A cannonball is fired horizontally from the top of a 63 m high cliff. It lands on an invading ship that is 430 m away from the base of the cliff.

At what speed was the cannonball launched?


A) 120 m/s

B) 33 m/s

C) 17.5 m/s

How long does it take to fall 63m?

4.9t^2 = 63
The horizontal speed remains constant, at 430/t m^s

Thank you for helping, but does that mean the answer isn't any of the multiple choices given?

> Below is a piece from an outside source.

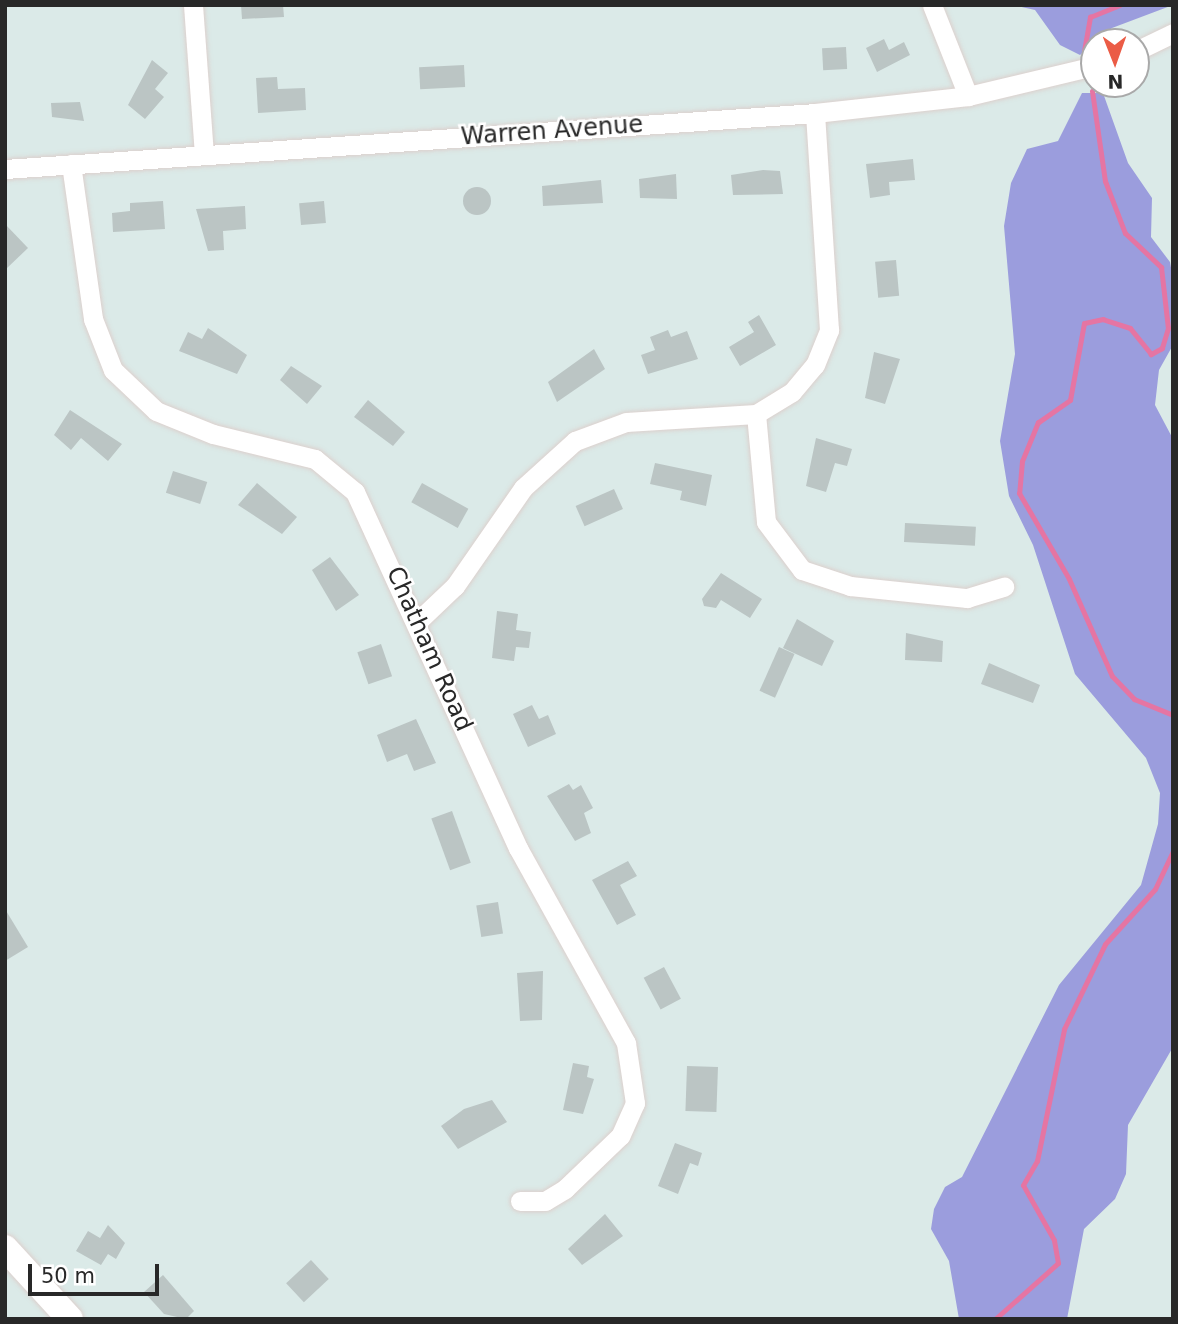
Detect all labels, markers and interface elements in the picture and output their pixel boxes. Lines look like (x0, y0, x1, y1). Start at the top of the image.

To find the speed at which the cannonball was launched, we can use the principles of projectile motion. Since the cannonball is fired horizontally, its initial vertical velocity is zero and the only force acting on it is gravity. The horizontal distance it travels is 430 m, and the vertical distance (height of the cliff) is 63 m.

First, we can find the time it takes for the cannonball to reach the ship by using the vertical motion equation:

y = v₀y × t + (1/2) × g × t²

Where:
y = 63 m (vertical distance)
v₀y = 0 m/s (initial vertical velocity)
g = 9.8 m/s² (acceleration due to gravity)
t = time

Solving for t, we get:

63 m = (1/2) × 9.8 m/s² × t²

t² = (63 m × 2) / 9.8 m/s²
t² = 12.857

t = √12.857
t ≈ 3.59 s

Next, we can find the horizontal velocity of the cannonball using the horizontal distance and the time it took to reach the ship:

v₀x = d / t

Where:
v₀x = horizontal velocity
d = 430 m (horizontal distance)
t = 3.59 s (time to reach the ship)

v₀x = 430 m / 3.59 s
v₀x ≈ 119.77 m/s

Therefore, the speed at which the cannonball was launched, which is the magnitude of the initial velocity, is approximately 119.77 m/s. Rounded to the nearest decimal, the answer is option A) 120 m/s.